(Dataset records)
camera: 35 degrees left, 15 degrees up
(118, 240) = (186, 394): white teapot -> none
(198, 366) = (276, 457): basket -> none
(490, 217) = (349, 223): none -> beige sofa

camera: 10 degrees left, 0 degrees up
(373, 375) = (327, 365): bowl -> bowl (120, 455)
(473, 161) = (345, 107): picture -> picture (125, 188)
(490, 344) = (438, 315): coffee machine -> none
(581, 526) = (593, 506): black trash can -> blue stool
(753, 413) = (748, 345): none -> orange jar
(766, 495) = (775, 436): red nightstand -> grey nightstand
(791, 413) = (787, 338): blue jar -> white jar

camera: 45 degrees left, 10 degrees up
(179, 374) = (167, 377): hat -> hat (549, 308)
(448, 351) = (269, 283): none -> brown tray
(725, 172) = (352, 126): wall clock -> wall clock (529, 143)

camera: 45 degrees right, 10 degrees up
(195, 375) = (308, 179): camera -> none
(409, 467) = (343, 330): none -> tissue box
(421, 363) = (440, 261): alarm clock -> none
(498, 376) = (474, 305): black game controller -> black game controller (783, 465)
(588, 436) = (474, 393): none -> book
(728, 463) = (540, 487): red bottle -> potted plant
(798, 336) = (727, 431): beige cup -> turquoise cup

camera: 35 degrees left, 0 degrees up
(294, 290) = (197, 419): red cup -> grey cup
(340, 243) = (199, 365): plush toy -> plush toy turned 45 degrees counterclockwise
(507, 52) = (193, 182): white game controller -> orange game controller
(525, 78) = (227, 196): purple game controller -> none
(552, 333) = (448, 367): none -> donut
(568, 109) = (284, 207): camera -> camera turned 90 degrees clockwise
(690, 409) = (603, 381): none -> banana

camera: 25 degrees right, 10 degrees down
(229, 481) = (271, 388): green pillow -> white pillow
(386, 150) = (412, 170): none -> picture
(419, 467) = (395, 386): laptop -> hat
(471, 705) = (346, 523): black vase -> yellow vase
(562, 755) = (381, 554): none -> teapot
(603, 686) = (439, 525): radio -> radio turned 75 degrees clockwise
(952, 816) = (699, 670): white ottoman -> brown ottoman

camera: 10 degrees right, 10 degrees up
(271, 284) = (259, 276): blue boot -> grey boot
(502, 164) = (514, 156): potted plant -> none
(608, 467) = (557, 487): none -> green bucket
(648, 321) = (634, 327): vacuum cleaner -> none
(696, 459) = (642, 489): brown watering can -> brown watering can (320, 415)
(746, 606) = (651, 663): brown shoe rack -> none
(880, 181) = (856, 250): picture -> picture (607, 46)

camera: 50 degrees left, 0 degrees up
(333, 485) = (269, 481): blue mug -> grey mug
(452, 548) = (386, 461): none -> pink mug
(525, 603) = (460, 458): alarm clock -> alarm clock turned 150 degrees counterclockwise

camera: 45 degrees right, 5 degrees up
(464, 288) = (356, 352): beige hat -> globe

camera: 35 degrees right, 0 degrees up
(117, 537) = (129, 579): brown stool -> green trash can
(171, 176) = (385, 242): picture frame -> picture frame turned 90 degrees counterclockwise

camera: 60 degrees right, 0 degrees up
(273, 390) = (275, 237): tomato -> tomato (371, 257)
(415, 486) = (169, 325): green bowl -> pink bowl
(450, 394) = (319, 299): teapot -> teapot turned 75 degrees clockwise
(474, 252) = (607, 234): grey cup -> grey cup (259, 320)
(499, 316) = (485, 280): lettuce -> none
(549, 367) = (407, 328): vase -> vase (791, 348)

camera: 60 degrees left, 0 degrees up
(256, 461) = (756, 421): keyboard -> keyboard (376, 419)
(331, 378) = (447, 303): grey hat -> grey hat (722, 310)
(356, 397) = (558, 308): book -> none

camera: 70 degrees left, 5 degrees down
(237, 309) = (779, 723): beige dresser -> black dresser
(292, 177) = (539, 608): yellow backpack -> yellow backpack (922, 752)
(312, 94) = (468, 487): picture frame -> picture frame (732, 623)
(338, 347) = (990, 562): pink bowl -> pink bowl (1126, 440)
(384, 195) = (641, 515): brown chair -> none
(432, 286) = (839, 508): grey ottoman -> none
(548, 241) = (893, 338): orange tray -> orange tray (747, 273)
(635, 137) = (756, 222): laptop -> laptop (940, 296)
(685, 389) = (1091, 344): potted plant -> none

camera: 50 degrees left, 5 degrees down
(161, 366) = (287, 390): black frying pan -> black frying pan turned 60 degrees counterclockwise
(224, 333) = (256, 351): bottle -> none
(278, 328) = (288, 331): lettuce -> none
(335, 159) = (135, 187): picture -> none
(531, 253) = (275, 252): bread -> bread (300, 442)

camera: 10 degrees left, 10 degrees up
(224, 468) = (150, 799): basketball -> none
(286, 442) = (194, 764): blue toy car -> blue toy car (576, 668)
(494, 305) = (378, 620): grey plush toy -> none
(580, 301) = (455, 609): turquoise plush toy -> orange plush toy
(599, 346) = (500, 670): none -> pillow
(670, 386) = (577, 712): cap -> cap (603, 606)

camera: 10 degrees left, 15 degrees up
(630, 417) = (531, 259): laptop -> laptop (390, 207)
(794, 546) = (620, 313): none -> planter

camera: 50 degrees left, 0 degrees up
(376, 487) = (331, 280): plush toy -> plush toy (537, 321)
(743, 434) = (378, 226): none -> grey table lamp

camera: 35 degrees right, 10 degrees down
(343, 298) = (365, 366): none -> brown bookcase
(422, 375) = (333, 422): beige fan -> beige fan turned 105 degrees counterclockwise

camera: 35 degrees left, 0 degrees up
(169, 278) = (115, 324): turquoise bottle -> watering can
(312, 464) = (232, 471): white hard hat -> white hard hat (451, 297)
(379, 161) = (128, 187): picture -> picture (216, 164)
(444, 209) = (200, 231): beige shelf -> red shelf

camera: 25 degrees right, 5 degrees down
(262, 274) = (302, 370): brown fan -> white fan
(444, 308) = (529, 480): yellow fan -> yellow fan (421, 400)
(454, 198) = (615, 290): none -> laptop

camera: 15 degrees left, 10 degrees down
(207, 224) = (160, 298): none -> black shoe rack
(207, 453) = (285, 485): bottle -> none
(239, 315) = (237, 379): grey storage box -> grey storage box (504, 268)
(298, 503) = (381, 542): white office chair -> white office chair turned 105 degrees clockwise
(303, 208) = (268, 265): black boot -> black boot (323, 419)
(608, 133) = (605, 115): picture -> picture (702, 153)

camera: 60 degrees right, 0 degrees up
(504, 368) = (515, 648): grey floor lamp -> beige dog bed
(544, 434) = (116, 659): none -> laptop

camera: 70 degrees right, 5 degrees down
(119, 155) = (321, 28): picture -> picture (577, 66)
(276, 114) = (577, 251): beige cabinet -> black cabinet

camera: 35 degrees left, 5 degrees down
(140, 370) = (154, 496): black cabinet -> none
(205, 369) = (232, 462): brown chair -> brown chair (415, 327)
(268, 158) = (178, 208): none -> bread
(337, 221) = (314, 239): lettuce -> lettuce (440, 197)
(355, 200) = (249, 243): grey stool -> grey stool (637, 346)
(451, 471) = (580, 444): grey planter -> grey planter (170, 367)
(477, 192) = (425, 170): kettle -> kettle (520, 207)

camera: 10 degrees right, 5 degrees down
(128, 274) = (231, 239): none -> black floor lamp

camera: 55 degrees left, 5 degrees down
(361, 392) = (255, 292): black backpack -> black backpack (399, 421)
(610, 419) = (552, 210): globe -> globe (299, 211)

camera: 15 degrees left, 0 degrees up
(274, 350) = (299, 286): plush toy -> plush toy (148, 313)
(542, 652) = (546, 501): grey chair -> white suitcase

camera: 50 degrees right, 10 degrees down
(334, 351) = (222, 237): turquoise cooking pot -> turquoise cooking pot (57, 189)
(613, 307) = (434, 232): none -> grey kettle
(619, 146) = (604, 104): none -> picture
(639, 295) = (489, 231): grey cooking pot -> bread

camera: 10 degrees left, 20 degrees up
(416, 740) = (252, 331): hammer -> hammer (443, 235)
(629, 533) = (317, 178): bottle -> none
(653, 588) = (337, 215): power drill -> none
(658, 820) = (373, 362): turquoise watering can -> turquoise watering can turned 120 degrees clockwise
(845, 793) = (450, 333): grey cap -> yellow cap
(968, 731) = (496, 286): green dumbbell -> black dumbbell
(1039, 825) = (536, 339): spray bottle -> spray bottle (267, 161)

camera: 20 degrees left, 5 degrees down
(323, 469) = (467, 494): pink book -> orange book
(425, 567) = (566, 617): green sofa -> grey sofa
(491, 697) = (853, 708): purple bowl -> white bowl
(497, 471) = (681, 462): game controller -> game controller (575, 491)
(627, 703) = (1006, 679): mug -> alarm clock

Your instructions: Check each line above for the word "white", and copy the lines where it appears.

Solution to the problem:
(118, 240) = (186, 394): white teapot -> none
(791, 413) = (787, 338): blue jar -> white jar
(507, 52) = (193, 182): white game controller -> orange game controller
(229, 481) = (271, 388): green pillow -> white pillow
(952, 816) = (699, 670): white ottoman -> brown ottoman
(312, 464) = (232, 471): white hard hat -> white hard hat (451, 297)
(262, 274) = (302, 370): brown fan -> white fan
(298, 503) = (381, 542): white office chair -> white office chair turned 105 degrees clockwise
(542, 652) = (546, 501): grey chair -> white suitcase
(491, 697) = (853, 708): purple bowl -> white bowl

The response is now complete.